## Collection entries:
== Segment start ==

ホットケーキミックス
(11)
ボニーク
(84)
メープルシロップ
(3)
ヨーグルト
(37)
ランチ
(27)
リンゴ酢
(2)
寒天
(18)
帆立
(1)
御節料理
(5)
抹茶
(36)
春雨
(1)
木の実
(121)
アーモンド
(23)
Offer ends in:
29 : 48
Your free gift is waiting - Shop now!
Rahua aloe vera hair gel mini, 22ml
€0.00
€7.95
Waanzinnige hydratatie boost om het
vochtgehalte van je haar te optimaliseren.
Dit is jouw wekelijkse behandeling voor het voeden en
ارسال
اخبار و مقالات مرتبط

== Segment end ==
== Segment start ==

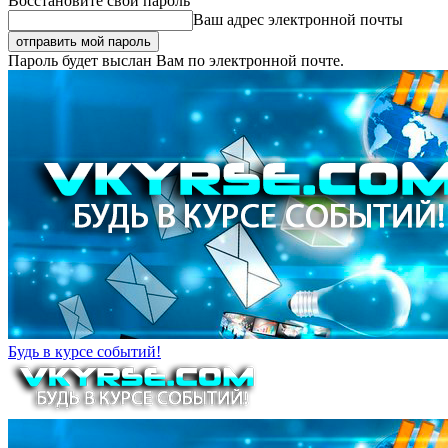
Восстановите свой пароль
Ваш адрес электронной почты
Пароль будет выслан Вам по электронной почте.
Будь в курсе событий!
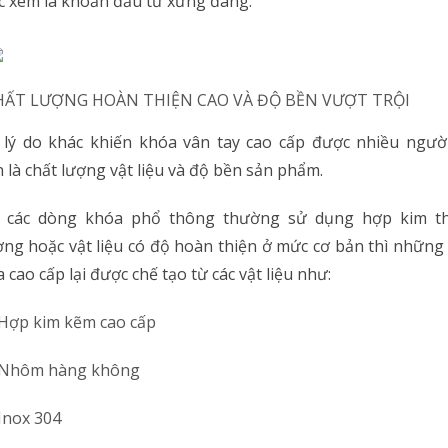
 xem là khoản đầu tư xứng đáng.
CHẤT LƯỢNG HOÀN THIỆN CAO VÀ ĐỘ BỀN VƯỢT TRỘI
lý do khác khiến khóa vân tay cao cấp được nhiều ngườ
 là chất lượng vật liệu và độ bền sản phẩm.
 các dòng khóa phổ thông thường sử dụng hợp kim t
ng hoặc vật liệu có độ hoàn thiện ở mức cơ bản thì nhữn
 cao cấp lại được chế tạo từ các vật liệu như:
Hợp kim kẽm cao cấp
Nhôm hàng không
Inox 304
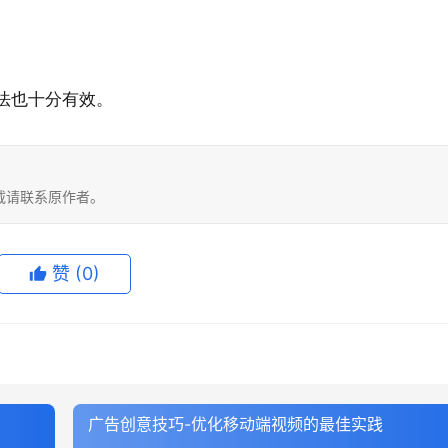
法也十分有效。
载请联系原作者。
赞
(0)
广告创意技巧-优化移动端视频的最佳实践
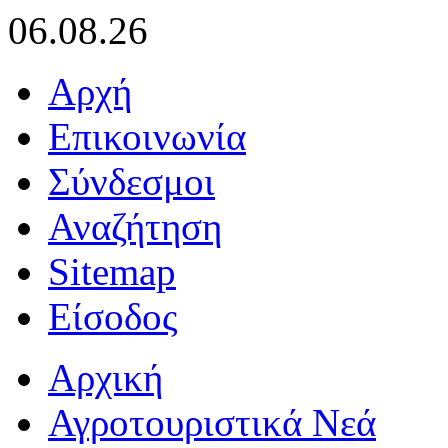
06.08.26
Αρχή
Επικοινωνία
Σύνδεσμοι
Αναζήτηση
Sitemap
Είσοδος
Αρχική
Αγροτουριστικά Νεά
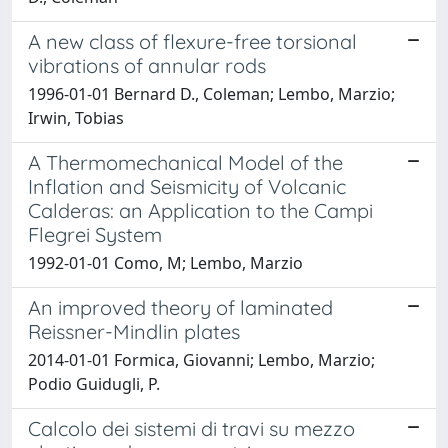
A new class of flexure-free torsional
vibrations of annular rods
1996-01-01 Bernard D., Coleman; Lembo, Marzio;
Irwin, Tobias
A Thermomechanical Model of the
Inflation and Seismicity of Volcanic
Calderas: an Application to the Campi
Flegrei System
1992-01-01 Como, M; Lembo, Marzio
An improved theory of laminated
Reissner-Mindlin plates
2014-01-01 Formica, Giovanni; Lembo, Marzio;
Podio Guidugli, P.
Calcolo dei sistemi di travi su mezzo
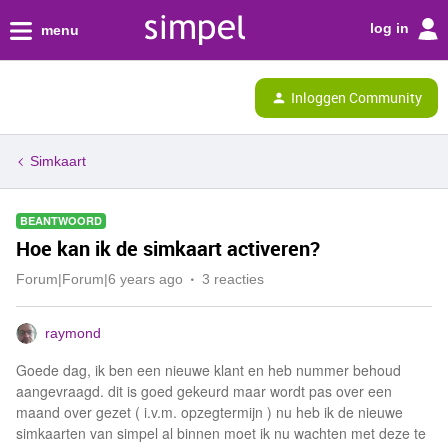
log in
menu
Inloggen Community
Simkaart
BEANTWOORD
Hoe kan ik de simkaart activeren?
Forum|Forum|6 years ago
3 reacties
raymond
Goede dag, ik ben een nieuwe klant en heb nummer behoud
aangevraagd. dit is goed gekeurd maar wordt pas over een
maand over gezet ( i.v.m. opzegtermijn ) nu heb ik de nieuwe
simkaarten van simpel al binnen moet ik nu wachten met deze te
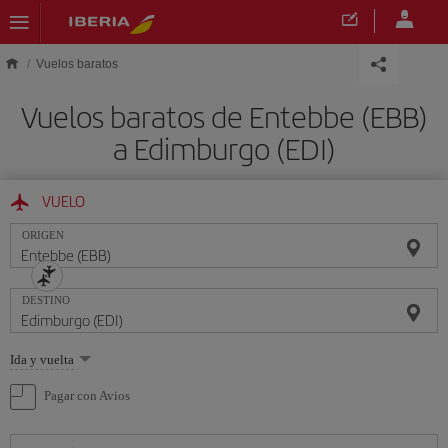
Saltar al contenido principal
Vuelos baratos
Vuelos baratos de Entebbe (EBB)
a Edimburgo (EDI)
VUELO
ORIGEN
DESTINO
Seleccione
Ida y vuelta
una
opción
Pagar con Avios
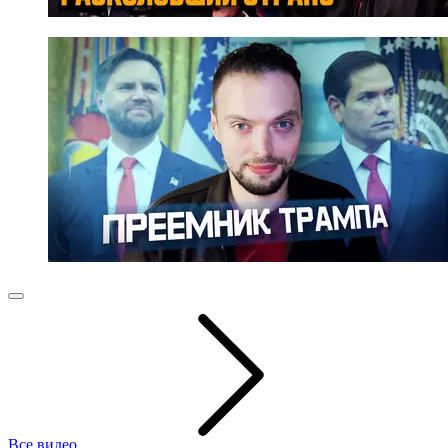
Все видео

== Segment end ==

## Requirement:
Among the records, find the lines that contain "free" and copy each of them.

## Solved problem:
Your free gift is waiting - Shop now!
A new class of flexure-free torsional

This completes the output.